◆ Problem to solve: Copy every line below verbatim, leaving out the pictures.

◆ Supplied information:
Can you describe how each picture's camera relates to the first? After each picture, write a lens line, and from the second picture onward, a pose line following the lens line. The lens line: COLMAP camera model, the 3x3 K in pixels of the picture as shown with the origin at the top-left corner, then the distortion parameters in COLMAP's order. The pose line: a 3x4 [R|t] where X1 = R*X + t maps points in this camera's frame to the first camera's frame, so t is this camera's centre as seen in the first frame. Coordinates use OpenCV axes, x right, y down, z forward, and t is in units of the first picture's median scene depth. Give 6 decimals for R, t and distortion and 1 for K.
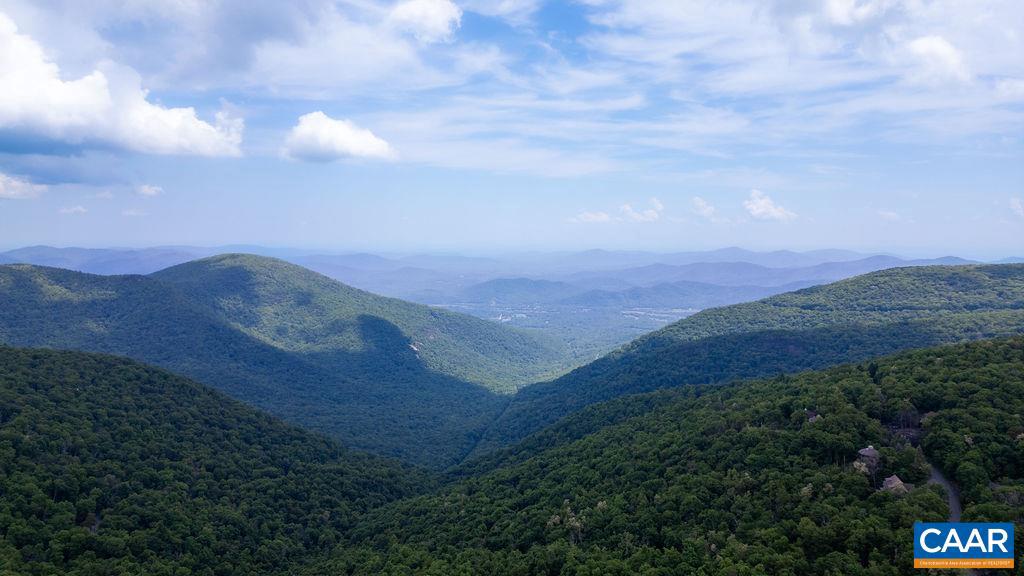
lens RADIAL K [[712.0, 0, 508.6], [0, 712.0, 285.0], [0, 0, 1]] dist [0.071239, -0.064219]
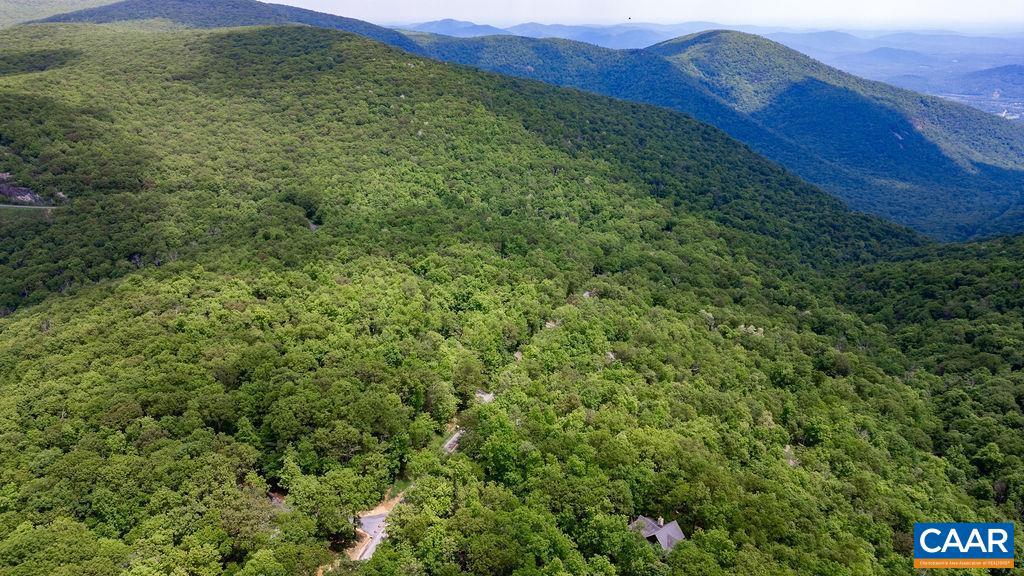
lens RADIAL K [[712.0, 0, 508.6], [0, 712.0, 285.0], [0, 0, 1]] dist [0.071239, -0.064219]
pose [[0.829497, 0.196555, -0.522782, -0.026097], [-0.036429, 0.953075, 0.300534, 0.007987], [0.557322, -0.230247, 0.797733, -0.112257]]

◆ Answer for this exercise:
Can you describe how each picture's camera relates to the first? After each picture, write a lens line, and from the second picture onward, a pose line following the lens line. The lens line: COLMAP camera model, the 3x3 K in pixels of the picture as shown with the origin at the top-left corner, then the distortion parameters in COLMAP's order. The pose line: a 3x4 [R|t] where X1 = R*X + t maps points in this camera's frame to the first camera's frame, so t is this camera's centre as seen in the first frame. Coordinates use OpenCV axes, x right, y down, z forward, and t is in units of the first picture's median scene depth. Give 6 decimals for R, t and distortion and 1 for K.
lens RADIAL K [[712.0, 0, 508.6], [0, 712.0, 285.0], [0, 0, 1]] dist [0.071239, -0.064219]
lens RADIAL K [[712.0, 0, 508.6], [0, 712.0, 285.0], [0, 0, 1]] dist [0.071239, -0.064219]
pose [[0.829497, 0.196555, -0.522782, -0.026097], [-0.036429, 0.953075, 0.300534, 0.007987], [0.557322, -0.230247, 0.797733, -0.112257]]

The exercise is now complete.